OK, this is definitely the last time I shall mention getting sacked two days ago. After this one I promise to stop obsessing about it. (Or, at any rate, to stop writing obsessively about it.)
It has been occurring to me that there are certain parallels between being dumped from a job and being dumped by a lover.
For example, in both cases you'd generally rather be the dumper than the dumpee, because it gives you a sense of control. Even if the relationship/job was utterly unsatisfactory, and you were glad to be rid of it, you'd probably rather have had the opportunity to walk out (yes, flounce out, even) than be told it was over by the other party.
And even if, objectively, it's no great loss, that's not how it feels at the time: there is an emotional impact that surprises you with its intensity.
Partly, I think it's disorientation - the sudden removal of what has been a major structural component of your life for some weeks or months or years leaves you confused, destabilised, floundering. The patterns of your life, habits that had become cosy and familiar (even if there was nothing very satisfying in them per se), are uprooted at a single stroke.
There's a disappointment of future expectations too. You've worked through things you'd like to do in your imagination; you may even have started making firm and detailed plans for some of them. To have all of that suddenly whisked away from you is a bitter blow.
I think that is where I am suffering particularly at the moment. I had made a commitment to this job for a one-year minimum. I had anticipated, in fact, that I would stick with it until at least this time next year. I thought they had made a similarly long-term commitment to me. And I had begun to imagine in some detail how I would like to develop the job, what I would like to achieve in it. Also, I confess, I had foolishly allowed myself to start making financial calculations based around it (the pay wasn't very good, but at least I was able to save most of it - and some of it was being paid back in the UK). I find it hugely frustrating - infuriating - to have all of those plans thwarted like this.
Although I was less than wholly enthused about the company, or about certain of my workmates, I had become dangerously emotionally invested in the job itself. I was starting to build some close relationships with certain of the partner teaching centres, starting to make progress in helping them to improve their administration and their teaching, was becoming cautiously optimistic about actually achieving some worthwhile results for the poor bloody students at the end of this year. All my babies.......
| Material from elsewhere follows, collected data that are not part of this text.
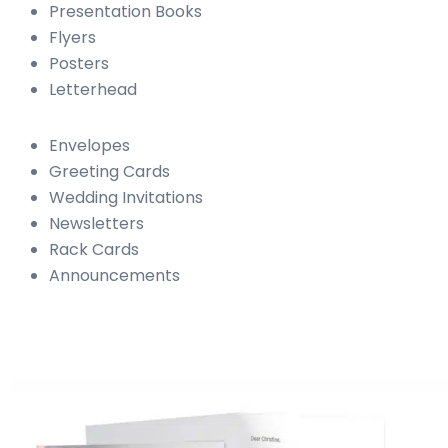
Presentation Books
Flyers
Posters
Letterhead
Envelopes
Greeting Cards
Wedding Invitations
Newsletters
Rack Cards
Announcements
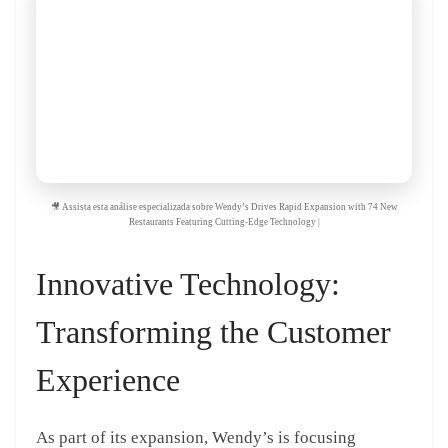
🎥 Assista esta análise especializada sobre Wendy’s Drives Rapid Expansion with 74 New
Restaurants Featuring Cutting-Edge Technology |
Innovative Technology:
Transforming the Customer
Experience
As part of its expansion, Wendy’s is focusing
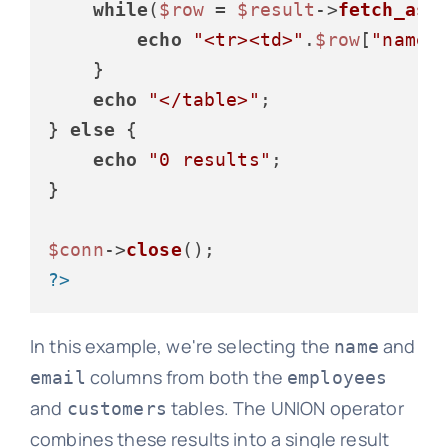
while
(
$row
 = 
$result
->
fetch_ass
echo
"<tr><td>"
.
$row
[
"name"
    }

echo
"</table>"
;

} 
else
 {

echo
"0 results"
;

}

$conn
->
close
?>
In this example, we're selecting the
and
name
columns from both the
email
employees
and
tables. The UNION operator
customers
combines these results into a single result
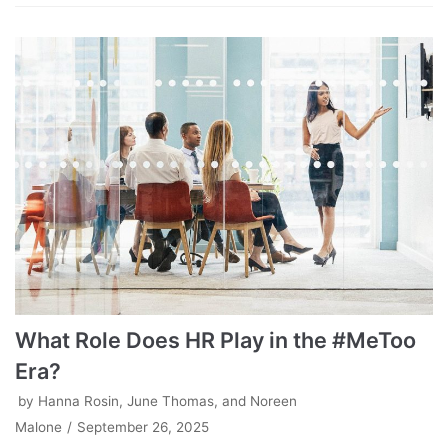
What Role Does HR Play in the #MeToo
Era?
by
Hanna Rosin, June Thomas, and Noreen
Malone
September 26, 2025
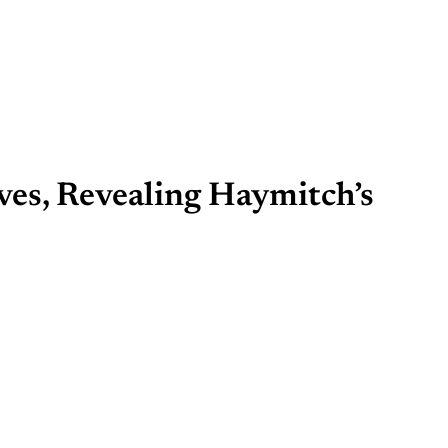
ves, Revealing Haymitch’s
And then, of course, there is the raging sense of injustice. Not only has this firing not been well handled in terms of its timing and delivery, but there was just no good reason for it. How often have you felt that about the end of a love affair? You're always tempted to argue the issue, to try to persuade the other party to change their mind..... but it's never going to work, and you're probably only going to piss them off...... and jeopardise whatever chance there might be of maintaining a friendly - or at least civil - relationship in the future.
And yes, perhaps too there is the element of assault on the ego. I like to think I have a pretty robust ego: such assaults are not likely to induce any crises of self-doubt in me. But even the strongest ego is sensitive to pain; and to be told that you are not loved or appreciated (where you thought you were) is one of the worst wounds the tender ego can suffer.
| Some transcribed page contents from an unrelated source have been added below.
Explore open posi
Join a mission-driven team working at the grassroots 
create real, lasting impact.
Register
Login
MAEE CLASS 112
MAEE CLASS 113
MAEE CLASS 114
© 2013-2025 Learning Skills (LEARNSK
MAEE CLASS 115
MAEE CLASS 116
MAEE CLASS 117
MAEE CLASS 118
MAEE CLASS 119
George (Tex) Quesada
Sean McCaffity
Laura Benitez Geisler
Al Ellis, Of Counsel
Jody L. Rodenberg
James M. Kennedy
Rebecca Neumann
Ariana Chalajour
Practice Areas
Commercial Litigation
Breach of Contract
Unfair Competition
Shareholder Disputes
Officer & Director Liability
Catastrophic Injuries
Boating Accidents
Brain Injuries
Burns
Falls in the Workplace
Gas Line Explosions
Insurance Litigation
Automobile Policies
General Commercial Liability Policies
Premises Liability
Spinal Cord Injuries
And, well, I say no crises of self-doubt, but.... when you lose something or someone you care about, when the ending of a relationship is not entirely of your choosing, it's impossible not to ask yourself, "What did I do wrong?" And this is a particularly troubling question for me, both in the sphere of my working life and in my romantic relationships. Because I have been a complete disaster in both. I have fairly rarely found a job I was genuinely excited about. I have very little confidence in applying for jobs, because my ratio of success over the years is vanishingly small. Even on the few occasions when I have come close to landing a 'dream job', Fate has intervened somehow to thwart my prospects. And when I have been in a job, I've just about never managed to keep it for more than 6 months. And it's exactly the same with women.
Really. I kid you not - the parallel is uncanny!
Whereas I seem to be able to inspire a huge amount of affection and respect in my friends or former students and even, I think, in most of my work colleagues (even, indeed, in some people that I know only as e-penpals or blog-readers), I signally fail to do this with employers.... or women that I am attracted to. Why, oh why??
2 comments:
I'm so sorry to hear you got fired :( And with no proper explanation-- that's truly sucky. Here's to hoping something better is around the corner!
I'm going to be a bit of a naughty boy here and suggest that in the spirit of the Led Zep reunion it is time you became a lurrve machine again. English Roses have become thornbushes and age has withered them, but the Murph we know and love remains, like one of Thos Bewick's woodcut heroes, ploughing through the winter snow. Connect with humanity and connect with work, both feed off each other.